4. Il ressort des pièces du dossier que M. C... a successivement formé, au cours du mois de mai 2017, deux recours gracieux à l'encontre notamment de l'arrêté du 18 avril 2017 contesté dans la présente instance, lequel comportait les mentions prévues par l'article R. 421-5 du code de justice administrative. Ces recours gracieux, qui ont été présentés avant l'expiration du délai de recours contentieux, ont été expressément rejetés par des décisions des 8 et 26 juin 2017, lesquelles ne mentionnent pas les voies et délais de recours et dont la commune de Roquevaire n'établit pas la date de notification. Dans ces conditions, le délai de recours contentieux de droit commun de deux mois n'est pas opposable à la demande de M. C... enregistrée le 1er septembre 2017 au greffe du tribunal administratif de Marseille. Par suite, la commune de Roquevaire, qui se prévaut vainement du caractère prétendument confirmatif de la décision du 26 juin 2017, n'est pas fondée à soutenir que la demande de première instance de M. C... était tardive.

Sur la légalité de l'arrêté de refus de permis de construire en litige :

5. Pour refuser de délivrer le permis de construire sollicité par M. C... sur le fondement des dispositions de l'article UD 3 du règlement du plan d'occupation des sols de Roquevaire et de l'article R. 111-2 du code de l'urbanisme, le maire de de Roquevaire a d'abord estimé que le projet litigieux " est de nature à augmenter de manière significative la circulation " dans le quartier de la Roumiguière " alors que la voie de desserte supporte déjà le trafic généré par les riverains sur un parcours étroit dont la largeur est en maints endroits insuffisante pour permettre à des véhicules de se croiser dans des conditions de sécurité suffisante ". Il a ensuite précisé que cette voie d'une " largeur utilisable " de 3,5 mètres en moyenne " se réduit considérablement à l'angle de l'impasse de la Dime du fait de la présence d'une construction située en bordure de la voie ", que " ce rétrécissement portant la voie à 3 mètres est de nature à limiter le rayon de braquage des véhicules de secours " et qu'il ne permet pas le passage de ces véhicules.

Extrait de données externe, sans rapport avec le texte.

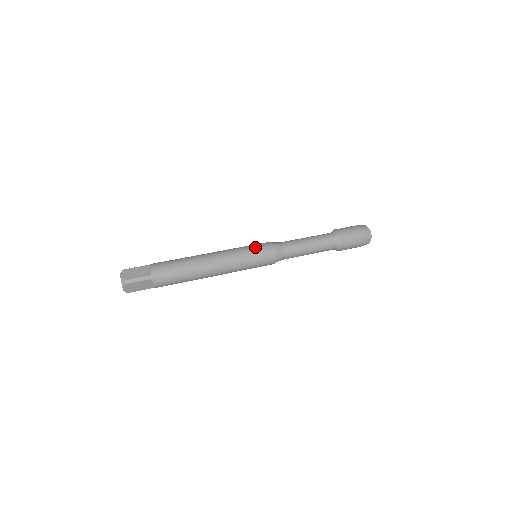
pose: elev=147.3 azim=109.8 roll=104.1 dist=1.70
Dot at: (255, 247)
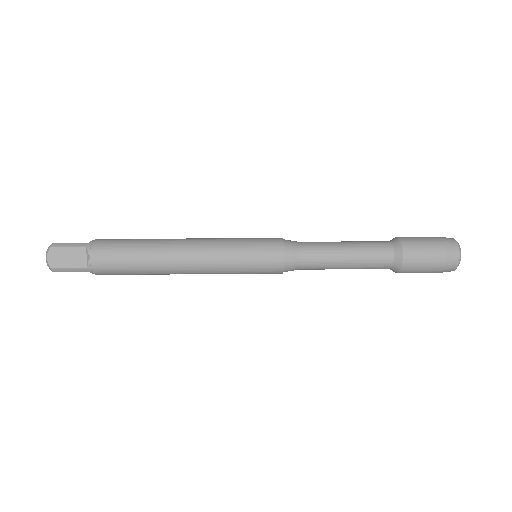
Dot at: (253, 254)
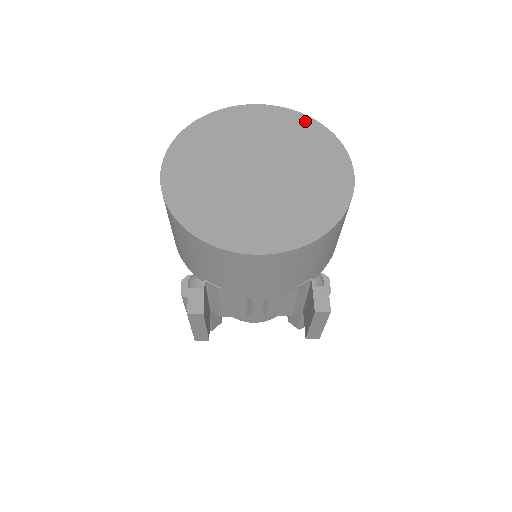
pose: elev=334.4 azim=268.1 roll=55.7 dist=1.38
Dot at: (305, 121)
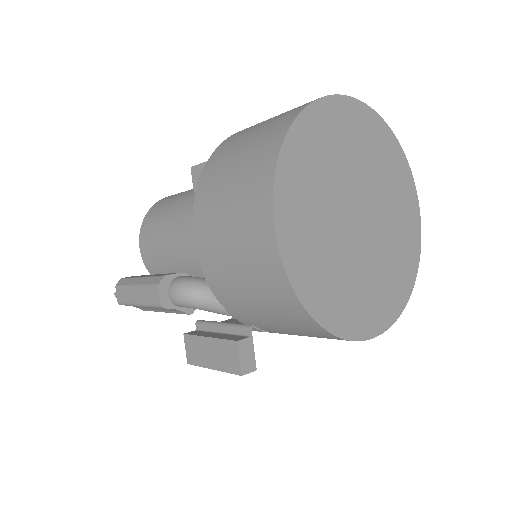
Dot at: (387, 134)
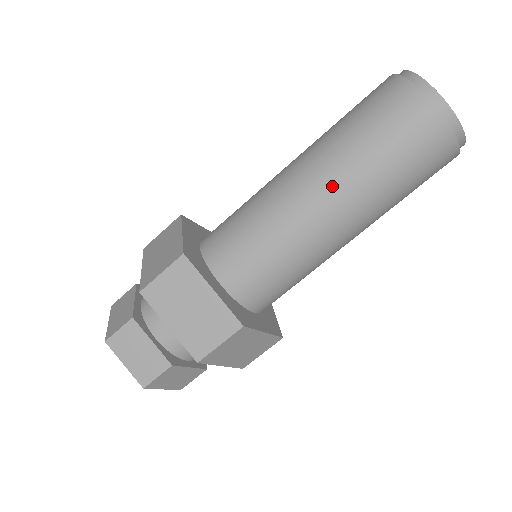
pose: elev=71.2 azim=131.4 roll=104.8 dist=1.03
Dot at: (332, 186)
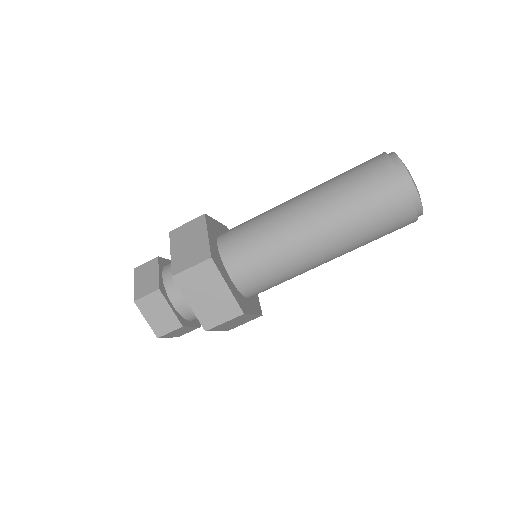
Dot at: (326, 230)
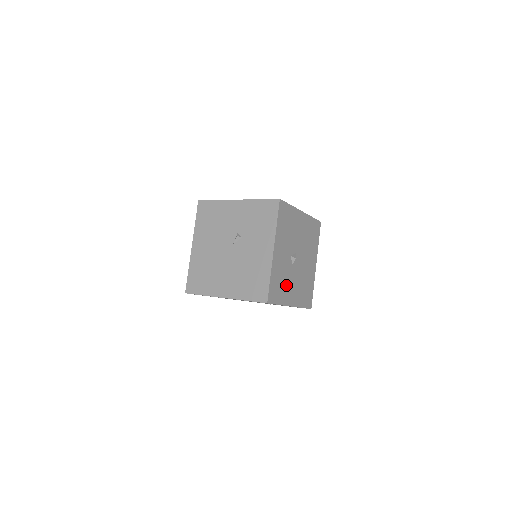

Il a enfin relevé que " les aménagements prévus au droit de la parcelle restent insuffisants pour répondre de manière satisfaisante au problème circulatoire ".

6. D'une part, aux termes de l'article UD 3 du règlement du plan d'occupation des sols de Roquevaire, document d'urbanisme applicable au projet litigieux compte tenu de la délivrance d'un certificat d'urbanisme opérationnel au pétitionnaire le 6 décembre 2016 : " Les accès et voiries doivent présenter les caractéristiques permettant de satisfaire les exigences de sécurité de défense contre l'incendie, de sécurité civile et de ramassage des ordures ménagères. / Les dimensions, formes, caractéristiques techniques des accès, voiries publiques ou privées doivent être adaptées aux usages qu'ils supportent ou aux opérations qu'ils desservent. / Les voies privées se terminant en impasse doivent être aménagées de telle sorte qu'une aire de retournement puisse être aménagée et que les véhicules puissent faire demi-tour (...) ". Ces dispositions, en tant qu'elles concernent la voirie, sont relatives à l'aménagement des voies nouvelles et n'ont pas pour objet de définir les conditions de constructibilité des terrains situés dans la zone concernée. Elles ne font dès lors pas obstacle à la délivrance d'un permis de construire en vue de l'édification d'une maison d'habitation desservie par des voies construites avant leur adoption.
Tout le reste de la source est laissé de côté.